The CoJ’s judgment has important consequences for vertically-integrated companies with assembly units outside the EEA.  It opens up the possibility for high fines to be imposed on them, as not only may the EC take into account their direct sales of cartelized components to independent third parties in the EEA, but also their sales of finished products which incorporate the cartelized components to independent third parties in the EEA. 

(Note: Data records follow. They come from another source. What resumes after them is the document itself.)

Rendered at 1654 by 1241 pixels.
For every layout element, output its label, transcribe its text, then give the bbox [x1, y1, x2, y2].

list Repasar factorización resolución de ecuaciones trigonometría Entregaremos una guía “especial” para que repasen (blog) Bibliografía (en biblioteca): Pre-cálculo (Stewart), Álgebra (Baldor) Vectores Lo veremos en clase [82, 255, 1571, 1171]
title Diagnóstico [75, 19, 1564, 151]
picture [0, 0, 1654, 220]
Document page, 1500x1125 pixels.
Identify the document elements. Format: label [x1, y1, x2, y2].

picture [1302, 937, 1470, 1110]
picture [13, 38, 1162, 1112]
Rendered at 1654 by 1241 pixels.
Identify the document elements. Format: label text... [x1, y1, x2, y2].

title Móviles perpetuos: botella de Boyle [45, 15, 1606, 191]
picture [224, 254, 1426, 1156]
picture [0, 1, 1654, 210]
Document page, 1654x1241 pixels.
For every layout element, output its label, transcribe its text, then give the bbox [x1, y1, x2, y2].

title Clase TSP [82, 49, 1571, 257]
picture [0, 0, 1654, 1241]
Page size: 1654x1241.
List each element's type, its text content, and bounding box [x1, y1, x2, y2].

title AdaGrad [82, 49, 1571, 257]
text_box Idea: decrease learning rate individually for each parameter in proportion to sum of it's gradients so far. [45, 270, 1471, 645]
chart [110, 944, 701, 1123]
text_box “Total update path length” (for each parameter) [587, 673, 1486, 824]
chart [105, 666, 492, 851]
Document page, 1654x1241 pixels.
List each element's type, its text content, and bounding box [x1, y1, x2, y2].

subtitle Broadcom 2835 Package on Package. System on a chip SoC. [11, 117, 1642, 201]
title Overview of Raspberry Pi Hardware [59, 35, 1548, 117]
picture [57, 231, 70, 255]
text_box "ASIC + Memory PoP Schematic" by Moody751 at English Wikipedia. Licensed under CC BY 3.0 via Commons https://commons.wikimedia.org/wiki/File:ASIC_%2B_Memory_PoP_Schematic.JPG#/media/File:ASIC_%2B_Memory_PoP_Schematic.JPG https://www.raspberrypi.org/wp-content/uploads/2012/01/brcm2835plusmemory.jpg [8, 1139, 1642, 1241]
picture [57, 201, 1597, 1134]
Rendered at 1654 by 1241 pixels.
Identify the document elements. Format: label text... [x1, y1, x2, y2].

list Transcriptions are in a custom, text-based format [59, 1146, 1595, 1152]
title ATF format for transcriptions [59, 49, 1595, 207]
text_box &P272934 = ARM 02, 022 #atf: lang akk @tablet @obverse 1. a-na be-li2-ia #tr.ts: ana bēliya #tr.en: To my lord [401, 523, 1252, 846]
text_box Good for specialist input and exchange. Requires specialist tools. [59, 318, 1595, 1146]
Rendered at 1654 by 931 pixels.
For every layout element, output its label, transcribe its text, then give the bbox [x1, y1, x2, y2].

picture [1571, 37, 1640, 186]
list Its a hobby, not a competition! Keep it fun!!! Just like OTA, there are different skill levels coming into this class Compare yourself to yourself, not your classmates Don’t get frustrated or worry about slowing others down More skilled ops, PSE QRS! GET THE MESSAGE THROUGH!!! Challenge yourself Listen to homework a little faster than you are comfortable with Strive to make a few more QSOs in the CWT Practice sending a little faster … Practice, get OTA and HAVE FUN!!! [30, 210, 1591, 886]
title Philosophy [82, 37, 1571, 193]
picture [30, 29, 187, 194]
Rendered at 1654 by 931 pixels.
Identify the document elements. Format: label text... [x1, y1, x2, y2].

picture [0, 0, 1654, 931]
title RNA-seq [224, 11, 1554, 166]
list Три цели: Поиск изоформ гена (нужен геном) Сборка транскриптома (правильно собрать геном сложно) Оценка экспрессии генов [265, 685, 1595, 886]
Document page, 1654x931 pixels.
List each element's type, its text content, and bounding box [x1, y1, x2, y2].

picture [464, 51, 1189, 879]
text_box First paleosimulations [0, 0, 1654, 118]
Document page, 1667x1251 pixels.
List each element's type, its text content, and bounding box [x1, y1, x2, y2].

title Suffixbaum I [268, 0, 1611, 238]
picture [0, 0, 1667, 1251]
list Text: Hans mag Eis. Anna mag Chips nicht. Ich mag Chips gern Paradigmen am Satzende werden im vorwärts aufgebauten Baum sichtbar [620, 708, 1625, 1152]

As regards extra-territoriality, the CoJ’s stance raises questions.  The CoJ draws a line between the EC’s jurisdiction to go after a cartel on the one hand and the EC’s fine calculation methods on the other hand.  Once jurisdiction is established on the basis of either the implementation and/or effect doctrines, the EC enjoys wide discretion to determine what sales should be taken into account.  This approach is rather artificial, as the issue of jurisdiction is closely linked to how cartel conduct that arose outside of the EEA actually impacted customers in the EEA.  Answering the latter question requires to look into whether the cartel – taken as a whole – was in one way or another engaged in commerce in the EEA, i.e. through sales of products or services affected by the cartel.  Yet, by separating the territorial jurisdiction question from the question of the value of sales to take into account for fining purposes, the CoJ eludes the problem of whether, and if so how, to place limits to the EC’s enforcement powers.